# linear transformation

## Primary tabs

Defines:
linear operator
Synonym:
linear map, vector space homomorphism, linear mapping
Type of Math Object:
Definition
Major Section:
Reference

## Mathematics Subject Classification

### Terminology

While in principle, the terms "map", "mapping",
"function", "transformation", etc are synonyms,
my impression is that the different terms have acquired
distinct meanings. This is more a matter of connotation than
denotation. However consistent usage that conforms to
prevalent norms should make for clearer communication.

The generic term is "mapping", or "map" - although
mapping seems to be the preferred term.

The word "function" should be reserverd for a "mapping"
whose domain and codomain are sets of "numbers" in
some general sense.

The word "transformation" should be reseverd for a
"mapping" where the domain and codomain coincide.
The basic idea is that one can compose a transformation
with itself.

The word "operator" should be reserved for "transformations"
whose domain/codomain is a set of "functions".

The word "functional" should be reserved for a mapping whose
domain is a set of "functions" and whose codomain is a set of
"numbers", in some general sense.

### Re: Terminology

"Linear operator" is used in my Linear Algebra textbook (Friedberg-Insel-Spence) so frequently (essentially half the theorems begin "Let T be a linear operator...") that I have to ask if their usage really is nonstandard.

### Re: Terminology

"function" tends to have a more precise definition, in that for { (a, b) } in the graph of f, ( a ) are distinct (alternatively, f(a) has up to one value).

### Re: Terminology

After looking around at texts and other references
I have to back away from my position somewhat.

The choice of terminology:

mapping vs function vs transformation vs operator

is completely unstandardized. I come from a differential
geometry background, where "mapping" is the general term
i.e. you can have mappings between manifolds, whereas
function is a "scalar field", i.e. a mapping that plunks
numbers down at points of your manifold.

So probably my original post was just expressing my
own prejudices/prefernces.

**Given information**

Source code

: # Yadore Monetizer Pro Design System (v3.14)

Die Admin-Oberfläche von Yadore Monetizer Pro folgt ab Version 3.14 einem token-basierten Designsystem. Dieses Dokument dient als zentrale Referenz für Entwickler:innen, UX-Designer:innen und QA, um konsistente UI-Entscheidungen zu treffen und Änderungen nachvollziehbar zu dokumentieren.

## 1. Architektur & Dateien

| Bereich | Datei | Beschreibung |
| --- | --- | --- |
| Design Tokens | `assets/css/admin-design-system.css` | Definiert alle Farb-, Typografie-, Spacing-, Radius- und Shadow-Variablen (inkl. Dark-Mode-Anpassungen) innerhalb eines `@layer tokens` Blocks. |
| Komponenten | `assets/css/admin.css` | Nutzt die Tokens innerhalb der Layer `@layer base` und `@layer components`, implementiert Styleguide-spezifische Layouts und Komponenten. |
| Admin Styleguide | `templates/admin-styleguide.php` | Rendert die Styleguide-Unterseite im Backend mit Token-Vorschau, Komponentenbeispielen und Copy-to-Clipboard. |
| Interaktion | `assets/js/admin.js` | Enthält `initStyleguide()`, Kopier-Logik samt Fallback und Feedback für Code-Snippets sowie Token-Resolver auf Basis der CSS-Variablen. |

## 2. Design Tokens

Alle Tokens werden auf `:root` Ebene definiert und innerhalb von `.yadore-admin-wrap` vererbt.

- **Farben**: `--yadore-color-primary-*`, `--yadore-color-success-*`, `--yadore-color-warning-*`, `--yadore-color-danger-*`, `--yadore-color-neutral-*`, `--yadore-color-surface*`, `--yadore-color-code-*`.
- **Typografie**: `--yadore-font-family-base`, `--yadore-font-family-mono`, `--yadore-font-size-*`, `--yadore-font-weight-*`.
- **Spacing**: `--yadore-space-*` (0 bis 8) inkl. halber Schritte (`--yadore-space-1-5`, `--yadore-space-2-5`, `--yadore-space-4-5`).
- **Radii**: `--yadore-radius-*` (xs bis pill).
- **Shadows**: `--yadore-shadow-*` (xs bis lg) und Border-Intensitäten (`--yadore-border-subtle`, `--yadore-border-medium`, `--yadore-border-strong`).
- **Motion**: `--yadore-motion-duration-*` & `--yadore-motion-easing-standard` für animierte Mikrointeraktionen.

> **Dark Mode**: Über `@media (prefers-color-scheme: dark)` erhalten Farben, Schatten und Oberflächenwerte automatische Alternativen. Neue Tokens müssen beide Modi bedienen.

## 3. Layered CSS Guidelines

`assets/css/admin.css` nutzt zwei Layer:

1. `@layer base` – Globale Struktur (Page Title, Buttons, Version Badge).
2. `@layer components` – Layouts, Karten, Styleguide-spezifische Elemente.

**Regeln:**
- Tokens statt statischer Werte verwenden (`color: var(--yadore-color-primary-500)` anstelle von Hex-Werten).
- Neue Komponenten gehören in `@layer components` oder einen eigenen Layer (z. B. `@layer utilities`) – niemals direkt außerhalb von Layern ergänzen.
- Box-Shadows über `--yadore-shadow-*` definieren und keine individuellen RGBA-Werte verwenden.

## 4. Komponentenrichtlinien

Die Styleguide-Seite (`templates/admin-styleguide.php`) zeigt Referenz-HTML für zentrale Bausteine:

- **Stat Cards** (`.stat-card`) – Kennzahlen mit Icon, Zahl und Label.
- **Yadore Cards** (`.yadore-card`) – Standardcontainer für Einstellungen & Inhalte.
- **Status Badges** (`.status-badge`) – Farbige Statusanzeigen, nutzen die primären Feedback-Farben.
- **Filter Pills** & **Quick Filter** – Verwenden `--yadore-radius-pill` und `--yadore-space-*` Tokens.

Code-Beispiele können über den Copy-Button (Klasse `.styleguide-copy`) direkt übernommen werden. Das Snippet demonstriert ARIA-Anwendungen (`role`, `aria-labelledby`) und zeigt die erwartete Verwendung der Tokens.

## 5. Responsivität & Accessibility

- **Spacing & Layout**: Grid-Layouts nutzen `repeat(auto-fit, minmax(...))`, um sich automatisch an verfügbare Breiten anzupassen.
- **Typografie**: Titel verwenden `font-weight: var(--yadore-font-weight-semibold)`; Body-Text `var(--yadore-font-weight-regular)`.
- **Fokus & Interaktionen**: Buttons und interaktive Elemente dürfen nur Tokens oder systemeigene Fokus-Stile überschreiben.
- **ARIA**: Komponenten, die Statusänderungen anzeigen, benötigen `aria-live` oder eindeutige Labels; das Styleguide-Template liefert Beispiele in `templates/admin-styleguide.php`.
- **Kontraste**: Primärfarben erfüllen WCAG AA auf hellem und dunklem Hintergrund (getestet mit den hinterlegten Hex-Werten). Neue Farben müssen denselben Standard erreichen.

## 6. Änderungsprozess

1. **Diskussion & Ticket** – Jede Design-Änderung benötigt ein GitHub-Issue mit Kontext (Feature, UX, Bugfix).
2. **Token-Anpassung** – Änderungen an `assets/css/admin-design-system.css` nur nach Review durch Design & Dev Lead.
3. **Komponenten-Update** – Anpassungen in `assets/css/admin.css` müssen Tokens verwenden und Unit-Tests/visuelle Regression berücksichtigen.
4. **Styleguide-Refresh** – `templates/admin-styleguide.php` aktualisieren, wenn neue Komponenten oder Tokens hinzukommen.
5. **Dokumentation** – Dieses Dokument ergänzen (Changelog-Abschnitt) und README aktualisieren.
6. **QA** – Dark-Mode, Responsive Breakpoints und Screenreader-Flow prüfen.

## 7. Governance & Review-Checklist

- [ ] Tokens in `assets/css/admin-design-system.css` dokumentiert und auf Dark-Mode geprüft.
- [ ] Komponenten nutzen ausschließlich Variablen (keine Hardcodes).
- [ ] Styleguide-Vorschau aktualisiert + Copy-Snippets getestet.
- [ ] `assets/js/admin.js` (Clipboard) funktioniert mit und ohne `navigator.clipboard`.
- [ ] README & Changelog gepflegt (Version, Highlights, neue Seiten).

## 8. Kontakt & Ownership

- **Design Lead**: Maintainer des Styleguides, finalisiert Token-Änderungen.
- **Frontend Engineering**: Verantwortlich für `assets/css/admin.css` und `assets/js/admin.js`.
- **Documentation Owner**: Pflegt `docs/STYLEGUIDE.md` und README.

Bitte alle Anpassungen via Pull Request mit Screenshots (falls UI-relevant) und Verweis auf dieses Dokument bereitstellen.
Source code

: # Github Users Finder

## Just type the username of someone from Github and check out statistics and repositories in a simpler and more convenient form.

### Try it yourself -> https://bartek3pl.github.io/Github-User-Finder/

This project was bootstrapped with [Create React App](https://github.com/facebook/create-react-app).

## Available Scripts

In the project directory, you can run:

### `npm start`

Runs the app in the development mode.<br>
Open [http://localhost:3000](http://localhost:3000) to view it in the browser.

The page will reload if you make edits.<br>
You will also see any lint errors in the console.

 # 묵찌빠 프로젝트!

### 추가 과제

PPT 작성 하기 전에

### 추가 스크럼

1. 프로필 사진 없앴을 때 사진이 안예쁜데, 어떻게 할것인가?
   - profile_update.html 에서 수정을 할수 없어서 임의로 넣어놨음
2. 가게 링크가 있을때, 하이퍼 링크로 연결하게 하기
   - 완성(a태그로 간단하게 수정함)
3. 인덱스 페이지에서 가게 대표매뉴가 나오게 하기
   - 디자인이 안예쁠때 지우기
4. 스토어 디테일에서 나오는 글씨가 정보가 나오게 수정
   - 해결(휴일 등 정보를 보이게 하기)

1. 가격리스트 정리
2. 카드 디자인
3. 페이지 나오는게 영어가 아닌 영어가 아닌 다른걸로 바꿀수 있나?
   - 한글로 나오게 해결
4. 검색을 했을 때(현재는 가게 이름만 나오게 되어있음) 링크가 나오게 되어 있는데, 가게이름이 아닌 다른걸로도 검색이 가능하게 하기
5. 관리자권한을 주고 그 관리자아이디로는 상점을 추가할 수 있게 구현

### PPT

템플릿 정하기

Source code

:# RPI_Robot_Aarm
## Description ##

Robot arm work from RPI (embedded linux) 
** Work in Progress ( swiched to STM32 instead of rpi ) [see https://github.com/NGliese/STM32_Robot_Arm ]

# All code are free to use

**To do**
**A)** In the terminology thread, what background does the writer of the last reply say they come from?
**B)** Summarize the terminology thread in two sentences.
**C)** Rewrite the part of the terminology thread that opens with the words containing "### Terminology" and closes with "the preferred term.", putting "common conventions" in place of "prevalent norms".

**Answers to the problems**
**A)** A differential geometry background.

**B)** The first post treats "mapping" as the generic term and proposes reserving "function," "transformation," "operator," and "functional" for particular kinds of mappings, since consistent usage should make communication clearer. Replies point out that one linear algebra textbook uses "linear operator" constantly, and the original poster then concedes that this terminology is completely unstandardized and that the first post mostly expressed personal preferences.

**C)**
### Terminology

While in principle, the terms "map", "mapping",
"function", "transformation", etc are synonyms,
my impression is that the different terms have acquired
distinct meanings. This is more a matter of connotation than
denotation. However consistent usage that conforms to
common conventions should make for clearer communication.

The generic term is "mapping", or "map" - although
mapping seems to be the preferred term.